(WHAT YOU HAVE TO DO) Pull out every line in the records that contains the word "total", and copy each one as it appears.

(INPUT DATA)
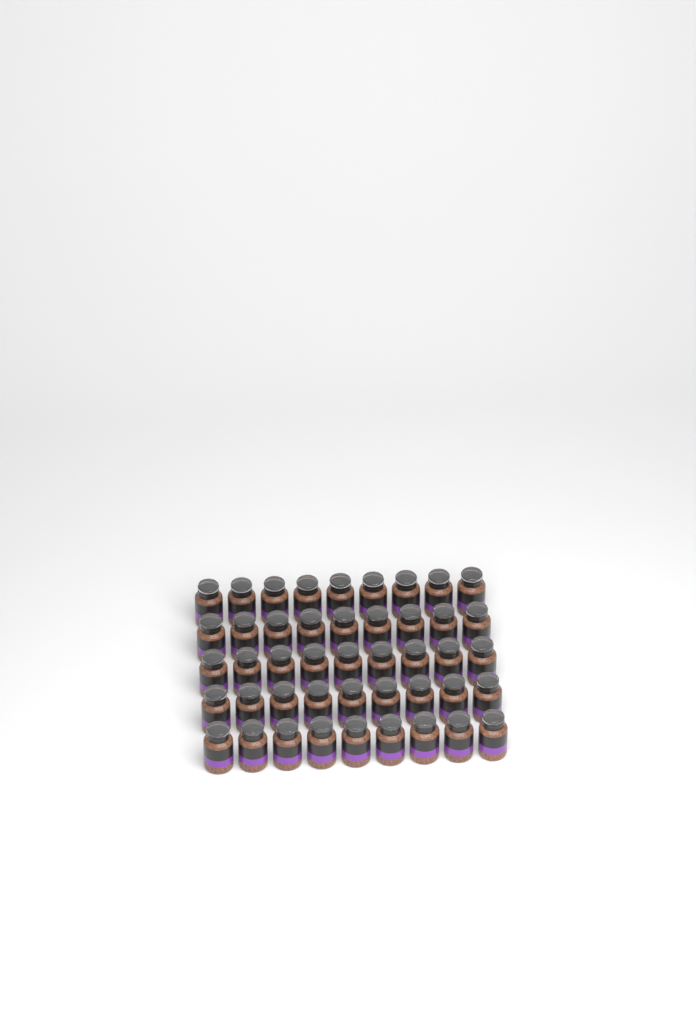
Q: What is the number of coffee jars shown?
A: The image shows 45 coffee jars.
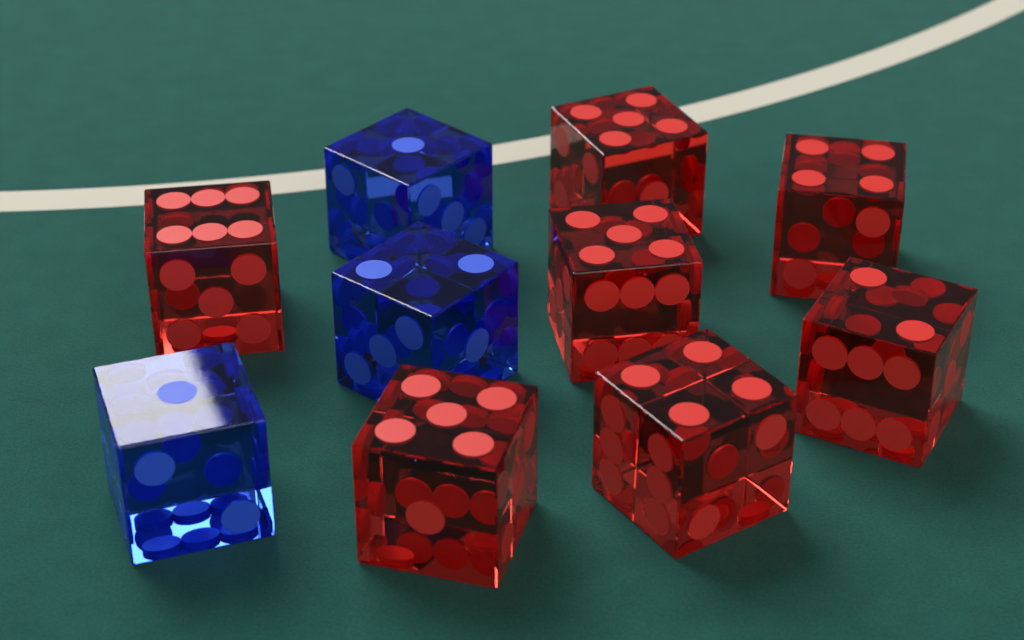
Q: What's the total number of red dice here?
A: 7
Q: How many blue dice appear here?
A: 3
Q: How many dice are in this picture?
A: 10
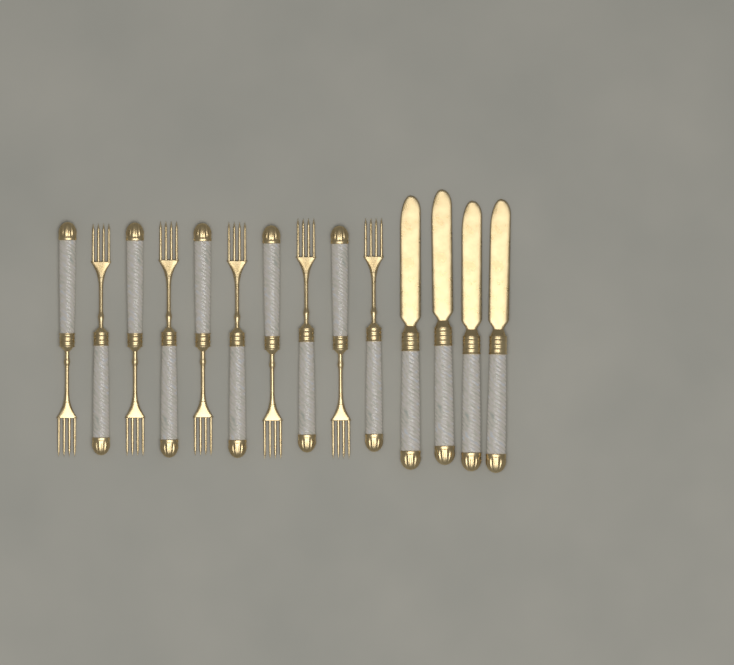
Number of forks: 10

==

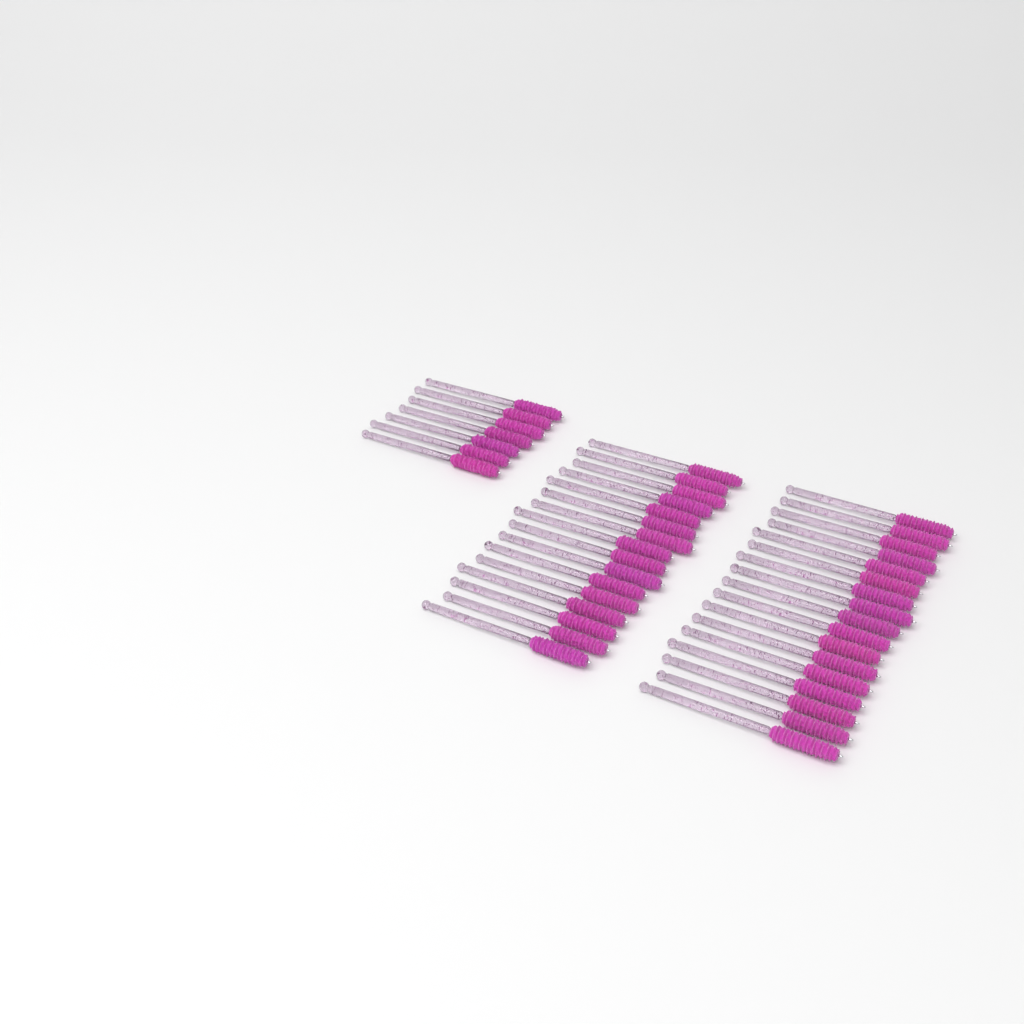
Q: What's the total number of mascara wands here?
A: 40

...

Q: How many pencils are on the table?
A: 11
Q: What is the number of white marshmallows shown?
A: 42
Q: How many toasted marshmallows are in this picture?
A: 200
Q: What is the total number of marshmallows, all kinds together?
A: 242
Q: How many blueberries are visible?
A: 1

(EXERCISE RESPONSE)
Q: What's the total number of red dice here?
Q: What's the total number of mascara wands here?
Q: What is the total number of marshmallows, all kinds together?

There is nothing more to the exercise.